Cló Gaelach
Cló Gaelach or Gaelic type is a type of writing commonly used to write and print the Irish language, especially before the mid 20th century. It is not a separate script but a typeface, and normally text in Cló Gaelach is transcribed with the same code points used for normal Roman type.
For Content Providers
Currently there are few OCR options, and no free options, that will reliably read Cló Gaelach, although some training materials are available.
There are several models available from Transkribus that can be tested for free with a few pages, but require a paid subscription for bulk processing. The most reliable seems to be this one. However, CPs should be aware that:
- This model replaces lenition dots with the letter h, so if preserving the dots is important you will need to use a different model (for example, this one) or replace them during preprocessing.
- This model also replaces the Tironian et (⁊) with the word "agus."
- The model is particularly bad at recognising quotation marks and other less common punctuation; you may want to warn your F1s if your text contains a lot of punctuation.
For Project Managers
Cló Gaelach includes dots above certain characters. You will need to either provide these as part of a custom character set, or instruct proofreaders to use the letter h following the consonant instead.
Also, you will need to decide whether you would like proofreaders to represent agus (⁊) with the Unicode code point for the Tironian et, or with a normal ampersand. If you want to use a code point other than ampersand, you will need to include it in a custom character palette.
For a text containing mixed Roman and Cló Gaelach texts, you may wish to instruct formatters to use the <f> tag to indicate Cló Gaelach.
Some texts contain a mix of short and long forms (or Roman and insular forms) for some letters, such as s. You should review the text and give clear instructions as to how to treat these characters. If you would like to retain the distinction between forms, you will need to include the insular forms in a custom palette.
For Proofreaders
Most of the characters you will see in a Cló Gaelach text are similar enough to their Latin counterparts that you will have no trouble reading them. But there are a few tricky aspects:
Lowercase s and r
The toughest letters for those unfamiliar with Cló Gaelach are lowercase "s" and "r", which look very similar to each other; the only difference is that the "r" has a longer downstroke on the right-hand side. See the illustration here, showing the word "Cambrens". For another example in a slightly different typeface, look at the first and last words of the first line of the example at the top of the page: "Féasta" and "Mór".
Insular g
Another letter that looks very different in Cló Gaelach is G.

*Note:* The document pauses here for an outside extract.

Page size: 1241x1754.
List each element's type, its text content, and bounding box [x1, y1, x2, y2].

Captial and Lowercase Letters
Irish uses much the same rules for capitalisation as English does; however, in Cló Gaelach, the capital letters are usually just slightly larger versions of the lowercase letters. It can be hard to distinguish some of these, especially the captial "L". Pay close attention to the height of the first letter of a word, especially in proper names or at the beginning of a sentence.
Lenition
Lenition, in Irish called séimhiú, is a change in the sound of an initial consonant. In modern Irish, this is indicated by adding an h after the consonant:
An bus (the bus) Dhá bhus (two buses)
In most Cló Gaelach texts, a séimhiú is instead indicated with a dot above the consonant:
An bus (the bus) Dhá ḃus (two buses)
The project comments should specify how to handle this in the transcription--whether to transcribe the dots or to replace them with the letter h.
Ampersands and agus
The Irish word for and is "agus." Older Irish texts, including most texts in Cló Gaelach, sometimes abbreviate this using the Tironian et character (⁊) rather than the ampersand used in English (&). The project comments should say how to handle this character if it appears in the project.
Abbreviations
Older Irish texts sometimes include unusual abbrevations. For example:
.i.
is an abbreviation for the Latin phrase "id est", usually abbreviated in modern English and Irish as "i.e." If you see any unusual abbreviations like this, please ask about them in the project discussion thread.